I’m sure you’ve heard these ideas before. Write what’s in your heart. Write the book you want to read. Write the story that seems the most frightening, the most impossible, the most challenging. The story that feels like it needs to be told.
My July book, Reunited with the Cowboy, was definitely one of those books!
It’s the complicated story of two people who loved each other, who felt they were meant to be together, until a terrible tragedy broke them apart. Each went on with their life, coping as best they could. When they both return to their Northern California hometown of Shelter Creek, they are forced to finally face that tragedy and the aftermath, and to question the way that they’ve coped for all these years.
It’s also the story of ranchers and wildlife, and what happens when their paths cross. In fact that’s one of the main themes in this entire series, and a timely one I think, as ranchers cope with a resurgence in coyote and mountain lion populations, as well as wolves and bears.
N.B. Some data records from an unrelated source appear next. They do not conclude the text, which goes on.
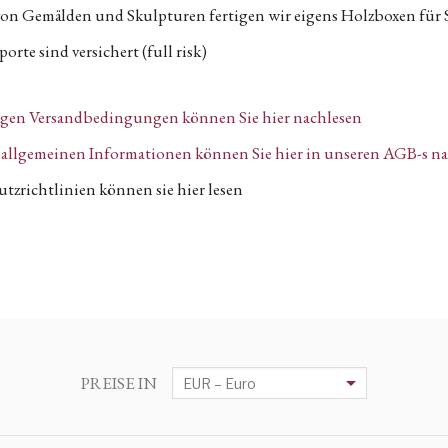
von Gemälden und Skulpturen fertigen wir eigens Holzboxen für 
orte sind versichert (full risk)
igen Versandbedingungen können Sie hier nachlesen
n, allgemeinen Informationen können Sie hier in unseren AGB-s n
tzrichtlinien können sie hier lesen
PREISE IN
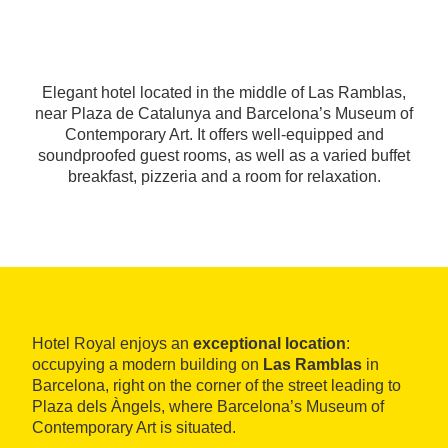
Elegant hotel located in the middle of Las Ramblas,
near Plaza de Catalunya and Barcelona’s Museum of
Contemporary Art. It offers well-equipped and
soundproofed guest rooms, as well as a varied buffet
breakfast, pizzeria and a room for relaxation.
Hotel Royal enjoys an
exceptional location
:
occupying a modern building on
Las Ramblas
in
Barcelona, right on the corner of the street leading to
Plaza dels Àngels, where Barcelona’s Museum of
Contemporary Art is situated.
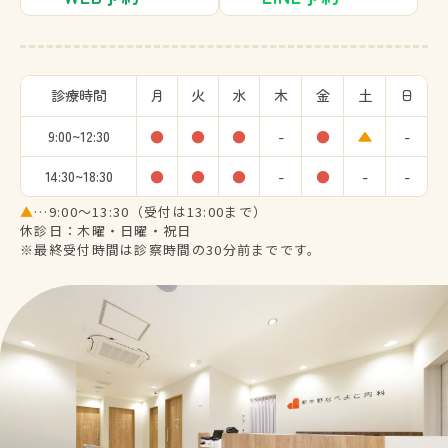
診療時間
月
火
水
木
金
土
日
9:00~12:30
●
●
●
-
●
▲
-
14:30~18:30
●
●
●
-
●
-
-
▲
…9:00～13:30（受付は13:00まで）
休診日：木曜・日曜・祝日
※最終受付時間は診察時間の30分前までです。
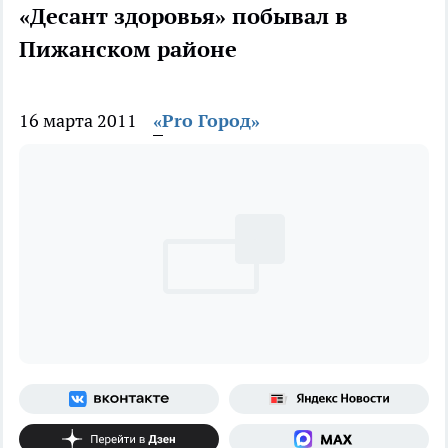
«Десант здоровья» побывал в
Пижанском районе
16 марта 2011
«Pro Город»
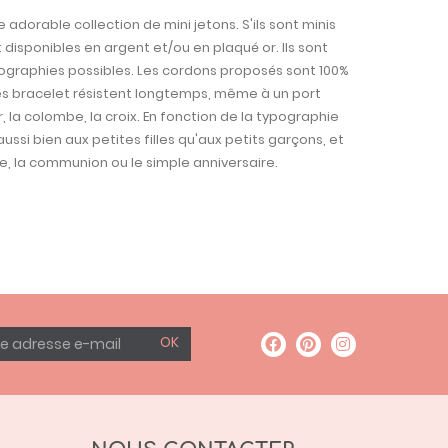
adorable collection de mini jetons. S'ils sont minis
ont disponibles en argent et/ou en plaqué or. Ils sont
ypographies possibles. Les cordons proposés sont 100%
les bracelet résistent longtemps, même à un port
r, la colombe, la croix. En fonction de la typographie
ussi bien aux petites filles qu'aux petits garçons, et
 la communion ou le simple anniversaire.
OK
And as the need to protect and preserve wildlife meets more traditional wildlife management practices.
But, to be honest, I sat on this idea for years, while I wrote other things. I kept thinking, no one but me, and maybe a few of my friends, will want to read a story about wildlife management! But when I pitched it to Harlequin as part of a four-book proposal, this was the only story the editor was truly interested in. So I built an entire series around it, now titled Heroes of Shelter Creek.
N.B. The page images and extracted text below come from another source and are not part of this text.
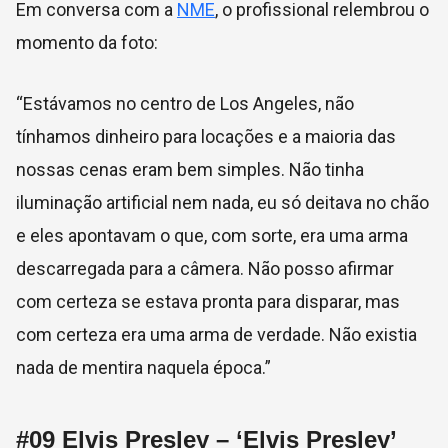
Em conversa com a
NME
, o profissional relembrou o
momento da foto:
“Estávamos no centro de Los Angeles, não
tínhamos dinheiro para locações e a maioria das
nossas cenas eram bem simples. Não tinha
iluminação artificial nem nada, eu só deitava no chão
e eles apontavam o que, com sorte, era uma arma
descarregada para a câmera. Não posso afirmar
com certeza se estava pronta para disparar, mas
com certeza era uma arma de verdade. Não existia
nada de mentira naquela época.”
#09
Elvis Presley – ‘Elvis Presley’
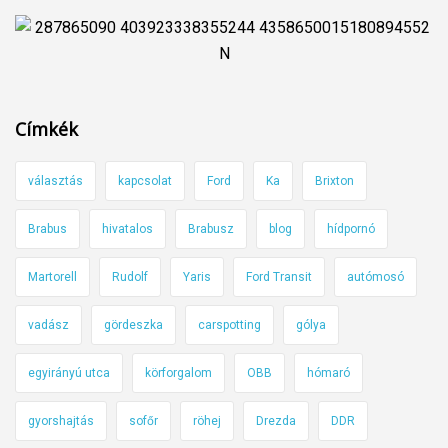
Címkék
választás
kapcsolat
Ford
Ka
Brixton
Brabus
hivatalos
Brabusz
blog
hídpornó
Martorell
Rudolf
Yaris
Ford Transit
autómosó
vadász
gördeszka
carspotting
gólya
egyirányú utca
körforgalom
OBB
hómaró
gyorshajtás
sofőr
röhej
Drezda
DDR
The thing to be aware of, though, is that these stories that are lodged deep in our hearts can be really difficult to write. They’re complicated and layered and you have to weave together all of these different themes and ideas and emotions. I wrestled with this book. I cried about it a couple times. It was really hard to pull all of the threads together and there are still things about it that I would change if I had the opportunity! So be prepared to struggle when you tackle one of your big ideas. Be prepared to lose sleep and to worry and to hate the story sometimes. When I finished Reunited with the Cowboy and sent it in, I said to my husband, “I have no idea if this book is any good or not. I think people might hate it. But I’m glad I wrote it!”
Part of the risk in following your heart is that people might not like that thing you worked so hard to create. So far, people don’t hate Reunited with the Cowboy. In fact, my earliest reviewers have really enjoyed it. But of course, these lovely reviewers tend to be people who really enjoy my stories, so it’s a pre-selected group! The fact is, not everyone will love that story from your heart. Some people may actually hate it and will take great joy in telling you so in a cutting, sardonic review that questions why anyone gave you a publishing contract in the first place!
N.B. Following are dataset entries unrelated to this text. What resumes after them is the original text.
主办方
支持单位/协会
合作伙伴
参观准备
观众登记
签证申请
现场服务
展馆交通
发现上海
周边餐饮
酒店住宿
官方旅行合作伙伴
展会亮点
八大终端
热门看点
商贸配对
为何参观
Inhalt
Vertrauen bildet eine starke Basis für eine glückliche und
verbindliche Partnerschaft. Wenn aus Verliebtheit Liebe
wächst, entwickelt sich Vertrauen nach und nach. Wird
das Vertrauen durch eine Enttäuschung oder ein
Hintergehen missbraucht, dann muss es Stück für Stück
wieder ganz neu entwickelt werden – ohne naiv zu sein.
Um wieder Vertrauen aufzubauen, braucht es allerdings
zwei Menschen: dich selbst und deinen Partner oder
At first, those types of reviews crushed me. While I still don’t enjoy them, now I take pride in the fact that I delved into my heart, I found a story that really meant something to me, and I wrestled it into something that was as good as I could get it at the time. It means something, in this world of snarky, instant internet feedback, to put your heart on your sleeve and hang it out there for others to see. It takes courage, and a sense of self and a willingness to follow your dream, even if it opens you up to criticism from others.
So I encourage anyone reading this to go for it. To look inside and find that story or that painting or that idea that keeps tugging at your heart, and create it. It might not be everyone’s favorite thing, but it will be unique and it will be yours. And I guarantee you’ll learn a lot along the way!